I have never been particularly picky about accommodation, but what makes me extremely speechless about this "Qinchuan Inn" is that it doesn't have the most basic and basic hotel conditions - there is no bathroom in the entire hotel! If you want convenience, sorry, please go out to the open-air toilet - surrounded by several thin wooden boards less than 1.5 meters high, no roof, no distinction between men and women! ——Walking around the entire 318 Sichuan-Tibet Line, this is probably the only hotel like this!

▲The "Qinchuan Inn" we stayed in had no choice but to have no bathroom, which made me extremely speechless!

The guide said that the prices in Songdo are very expensive, but we still have to go to eat, and we can’t just eat instant noodles all the time. Went to a Sichuan restaurant.

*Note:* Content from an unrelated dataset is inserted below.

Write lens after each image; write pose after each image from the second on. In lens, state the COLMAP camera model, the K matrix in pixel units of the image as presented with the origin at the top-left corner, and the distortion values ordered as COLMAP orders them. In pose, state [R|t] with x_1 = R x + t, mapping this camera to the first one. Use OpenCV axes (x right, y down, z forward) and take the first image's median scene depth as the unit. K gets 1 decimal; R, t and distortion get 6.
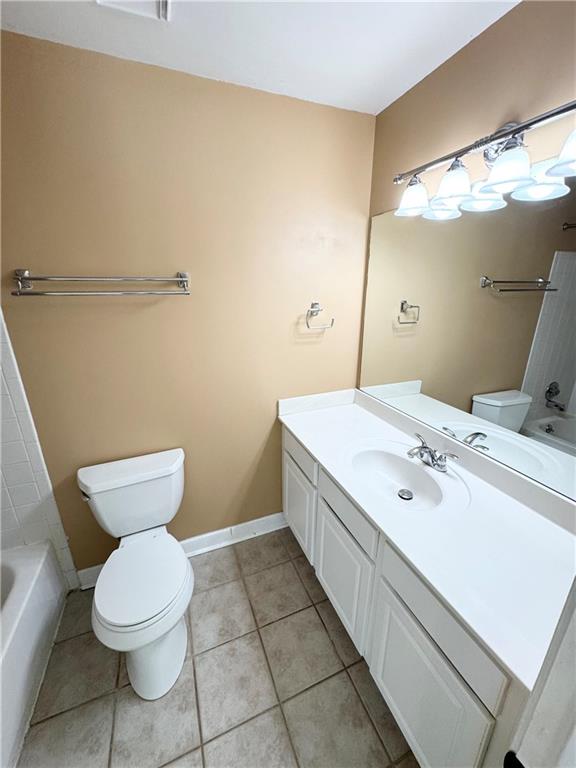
lens RADIAL K [[307.2, 0, 289.9], [0, 307.2, 384.5], [0, 0, 1]] dist [-0.000663, -0.000545]
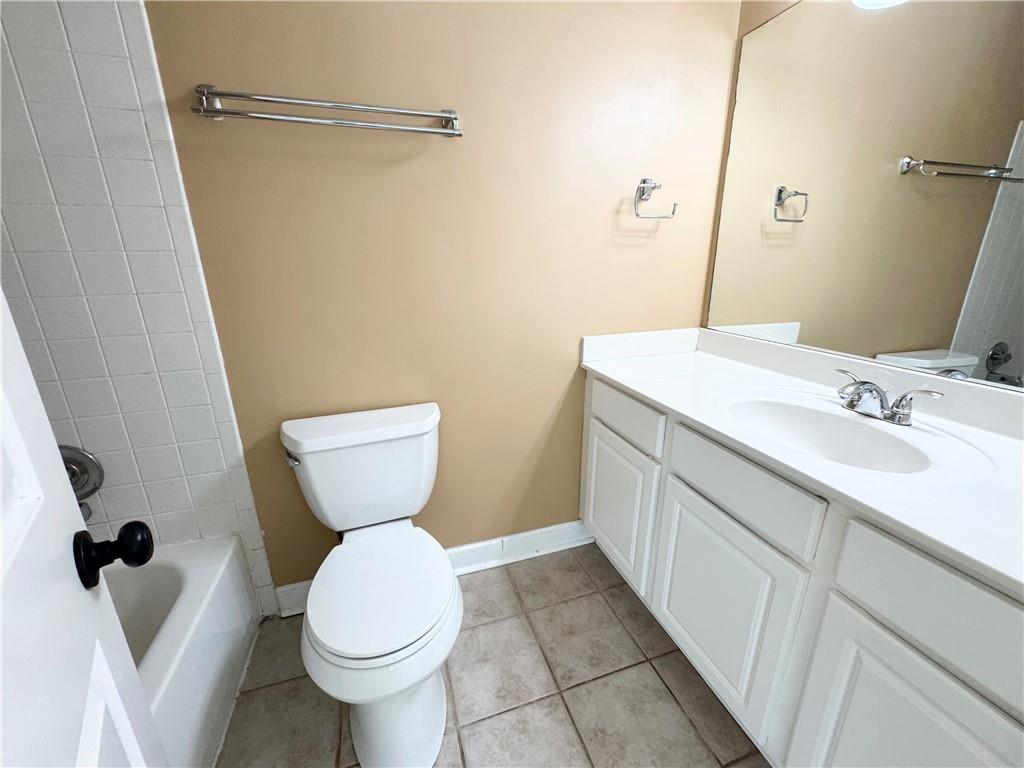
lens RADIAL K [[409.6, 0, 514.9], [0, 409.6, 384.3], [0, 0, 1]] dist [-0.000663, -0.000545]
pose [[0.997416, 0.012992, -0.070657, -0.135318], [-0.014335, 0.999726, -0.018523, 0.192962], [0.070397, 0.019488, 0.997329, 0.165776]]
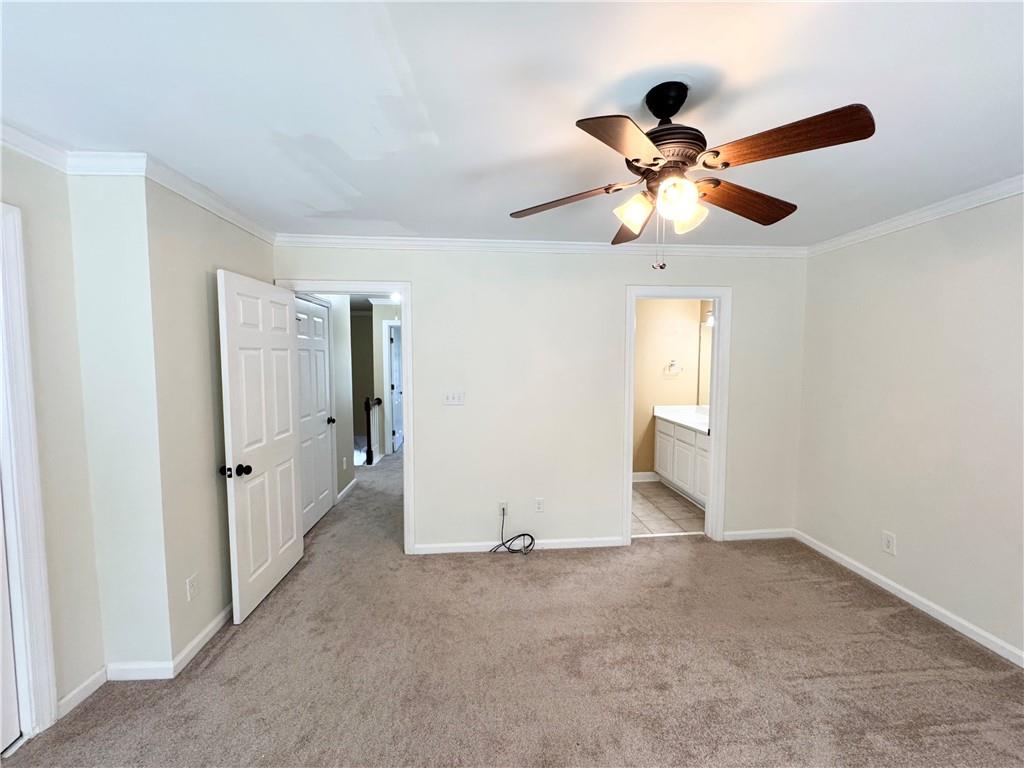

The two of them asked for boiled meat slices with the cow, and they were charged 50 yuan! Later, I communicated in Sichuan dialect, and the boss said that for the sake of fellow villagers, it was 40 yuan.

After dinner, the three of us discussed tomorrow's itinerary. According to the guide, we can go directly from Songdo to Lhasa, a journey of 176 kilometers. Although we have to climb more than 5,000 meters of Yela Mountain, the kilometers are too many, but this can satisfy the cyclists. Lhasa’s urgent desire. But we rejected the strategy plan and unanimously decided to only go to Mozhu Gongka! What matters to us is that destination is not the only thing! We have to maintain our strength and there is no need to fight hard. Instead of arriving exhausted, take your time and enjoy the process.

Exactly: After all the hard work riding in Sichuan and Tibet, why rush to Lhasa?